§ Task to carry out: Restate word for word the lines of the material below, from the line with "U.S. Geological Survey" to the line with "compacted soil. This also applies to kitchen", both lines included, and no others.
◆ ◆ ◆ ◆
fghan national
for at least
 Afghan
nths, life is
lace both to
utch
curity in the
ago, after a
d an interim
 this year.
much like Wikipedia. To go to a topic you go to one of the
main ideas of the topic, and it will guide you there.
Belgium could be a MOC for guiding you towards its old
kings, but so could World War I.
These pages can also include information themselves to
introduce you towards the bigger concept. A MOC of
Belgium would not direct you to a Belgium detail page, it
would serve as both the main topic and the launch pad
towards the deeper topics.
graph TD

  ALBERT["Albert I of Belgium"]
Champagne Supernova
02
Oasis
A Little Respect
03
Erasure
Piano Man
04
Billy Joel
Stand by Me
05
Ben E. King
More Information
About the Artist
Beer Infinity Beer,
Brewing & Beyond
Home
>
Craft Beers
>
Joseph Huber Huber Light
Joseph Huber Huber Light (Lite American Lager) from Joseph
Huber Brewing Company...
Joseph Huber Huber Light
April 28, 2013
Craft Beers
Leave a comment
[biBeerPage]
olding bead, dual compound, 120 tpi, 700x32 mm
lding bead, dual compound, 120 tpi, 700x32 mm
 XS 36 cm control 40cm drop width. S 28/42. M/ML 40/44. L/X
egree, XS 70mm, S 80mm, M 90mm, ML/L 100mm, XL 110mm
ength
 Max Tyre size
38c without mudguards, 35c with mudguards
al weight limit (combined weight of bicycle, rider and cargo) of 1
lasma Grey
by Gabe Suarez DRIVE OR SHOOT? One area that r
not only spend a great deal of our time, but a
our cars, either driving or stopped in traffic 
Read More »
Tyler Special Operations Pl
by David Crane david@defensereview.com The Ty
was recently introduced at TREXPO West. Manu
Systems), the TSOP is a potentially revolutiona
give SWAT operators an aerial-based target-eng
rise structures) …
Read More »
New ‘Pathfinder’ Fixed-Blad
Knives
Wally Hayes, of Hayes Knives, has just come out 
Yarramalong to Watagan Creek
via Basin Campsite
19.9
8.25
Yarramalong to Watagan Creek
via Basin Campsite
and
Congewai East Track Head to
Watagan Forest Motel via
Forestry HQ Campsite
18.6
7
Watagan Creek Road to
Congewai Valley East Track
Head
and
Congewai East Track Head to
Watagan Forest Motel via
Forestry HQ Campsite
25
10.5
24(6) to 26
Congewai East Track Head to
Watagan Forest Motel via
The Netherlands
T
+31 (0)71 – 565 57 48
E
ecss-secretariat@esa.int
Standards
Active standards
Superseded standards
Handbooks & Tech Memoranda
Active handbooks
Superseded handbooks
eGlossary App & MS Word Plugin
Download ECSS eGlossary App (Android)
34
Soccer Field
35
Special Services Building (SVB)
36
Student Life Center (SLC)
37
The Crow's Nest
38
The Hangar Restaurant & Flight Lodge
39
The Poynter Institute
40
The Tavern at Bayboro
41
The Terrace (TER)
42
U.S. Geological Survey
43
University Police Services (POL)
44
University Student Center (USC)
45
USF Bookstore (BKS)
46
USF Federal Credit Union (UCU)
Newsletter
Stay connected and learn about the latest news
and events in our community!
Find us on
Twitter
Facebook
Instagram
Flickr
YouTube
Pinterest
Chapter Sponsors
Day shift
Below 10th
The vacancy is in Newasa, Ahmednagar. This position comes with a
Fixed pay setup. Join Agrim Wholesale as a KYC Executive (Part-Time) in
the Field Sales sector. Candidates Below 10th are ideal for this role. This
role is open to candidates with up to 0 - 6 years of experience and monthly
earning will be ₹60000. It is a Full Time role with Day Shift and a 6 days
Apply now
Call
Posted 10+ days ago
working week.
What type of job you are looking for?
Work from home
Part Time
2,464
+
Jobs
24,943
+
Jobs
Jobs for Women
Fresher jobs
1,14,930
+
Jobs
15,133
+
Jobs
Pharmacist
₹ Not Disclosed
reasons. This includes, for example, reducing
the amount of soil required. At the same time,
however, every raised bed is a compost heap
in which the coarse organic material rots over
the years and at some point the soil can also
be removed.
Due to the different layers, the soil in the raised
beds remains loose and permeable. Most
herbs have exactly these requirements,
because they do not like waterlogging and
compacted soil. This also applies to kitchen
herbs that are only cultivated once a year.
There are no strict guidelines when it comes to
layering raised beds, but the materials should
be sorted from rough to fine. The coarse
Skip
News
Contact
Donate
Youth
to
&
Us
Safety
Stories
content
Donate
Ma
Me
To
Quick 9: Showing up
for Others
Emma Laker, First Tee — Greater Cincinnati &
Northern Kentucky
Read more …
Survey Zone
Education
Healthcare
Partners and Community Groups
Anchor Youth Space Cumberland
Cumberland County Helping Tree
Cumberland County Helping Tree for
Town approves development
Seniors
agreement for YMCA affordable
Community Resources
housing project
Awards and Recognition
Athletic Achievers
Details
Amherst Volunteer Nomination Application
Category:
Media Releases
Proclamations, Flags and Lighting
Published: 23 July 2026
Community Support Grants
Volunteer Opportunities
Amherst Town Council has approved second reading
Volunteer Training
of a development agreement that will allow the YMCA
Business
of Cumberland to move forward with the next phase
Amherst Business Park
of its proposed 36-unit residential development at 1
◆ ◆ ◆ ◆
§ Your solution:
U.S. Geological Survey
43
University Police Services (POL)
44
University Student Center (USC)
45
USF Bookstore (BKS)
46
USF Federal Credit Union (UCU)
Newsletter
Stay connected and learn about the latest news
and events in our community!
Find us on
Twitter
Facebook
Instagram
Flickr
YouTube
Pinterest
Chapter Sponsors
Day shift
Below 10th
The vacancy is in Newasa, Ahmednagar. This position comes with a
Fixed pay setup. Join Agrim Wholesale as a KYC Executive (Part-Time) in
the Field Sales sector. Candidates Below 10th are ideal for this role. This
role is open to candidates with up to 0 - 6 years of experience and monthly
earning will be ₹60000. It is a Full Time role with Day Shift and a 6 days
Apply now
Call
Posted 10+ days ago
working week.
What type of job you are looking for?
Work from home
Part Time
2,464
+
Jobs
24,943
+
Jobs
Jobs for Women
Fresher jobs
1,14,930
+
Jobs
15,133
+
Jobs
Pharmacist
₹ Not Disclosed
reasons. This includes, for example, reducing
the amount of soil required. At the same time,
however, every raised bed is a compost heap
in which the coarse organic material rots over
the years and at some point the soil can also
be removed.
Due to the different layers, the soil in the raised
beds remains loose and permeable. Most
herbs have exactly these requirements,
because they do not like waterlogging and
compacted soil. This also applies to kitchen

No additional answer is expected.